» What the exercise asks
For the data below, restate word for word only the lines from the line containing "PASSE MY DHL PORTAL. QUE" through the line containing "nouveau modifier votre mot de passe.", both ends included.

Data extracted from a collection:
⟨

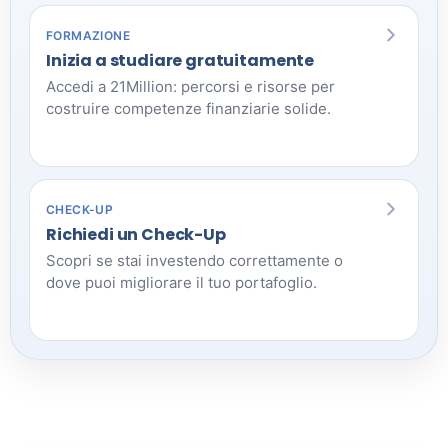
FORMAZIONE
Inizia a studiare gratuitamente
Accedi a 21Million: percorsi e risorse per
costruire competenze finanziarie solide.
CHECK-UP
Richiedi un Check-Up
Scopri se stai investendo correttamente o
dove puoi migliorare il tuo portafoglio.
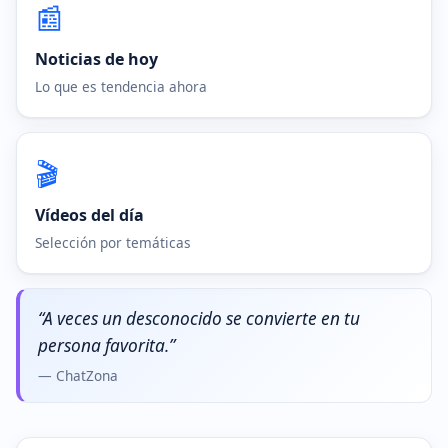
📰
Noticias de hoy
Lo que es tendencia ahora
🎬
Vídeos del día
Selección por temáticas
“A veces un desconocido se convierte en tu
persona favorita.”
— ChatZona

⟩
⟨

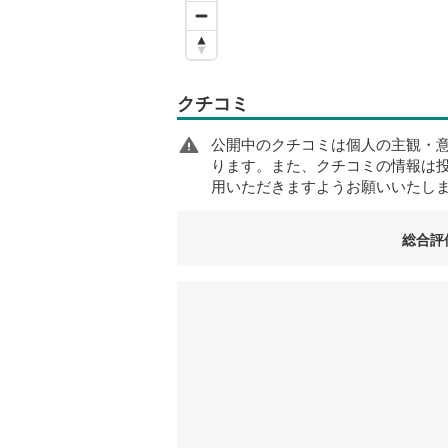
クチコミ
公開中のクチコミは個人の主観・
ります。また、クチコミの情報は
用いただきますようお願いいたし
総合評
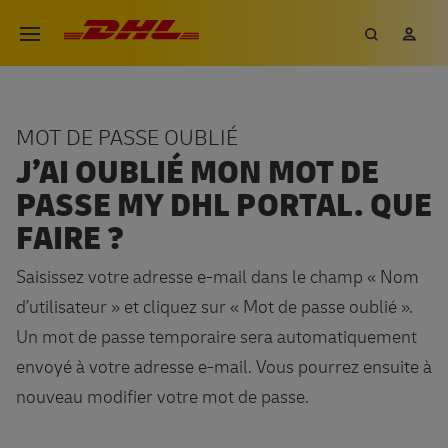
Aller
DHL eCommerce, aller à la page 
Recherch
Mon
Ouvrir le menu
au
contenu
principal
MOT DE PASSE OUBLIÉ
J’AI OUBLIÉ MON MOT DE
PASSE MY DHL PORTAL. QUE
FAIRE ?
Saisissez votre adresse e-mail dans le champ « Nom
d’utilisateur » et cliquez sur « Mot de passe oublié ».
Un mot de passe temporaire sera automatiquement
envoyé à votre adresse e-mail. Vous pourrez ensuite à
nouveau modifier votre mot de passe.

⟩

» Written answer
PASSE MY DHL PORTAL. QUE
FAIRE ?
Saisissez votre adresse e-mail dans le champ « Nom
d’utilisateur » et cliquez sur « Mot de passe oublié ».
Un mot de passe temporaire sera automatiquement
envoyé à votre adresse e-mail. Vous pourrez ensuite à
nouveau modifier votre mot de passe.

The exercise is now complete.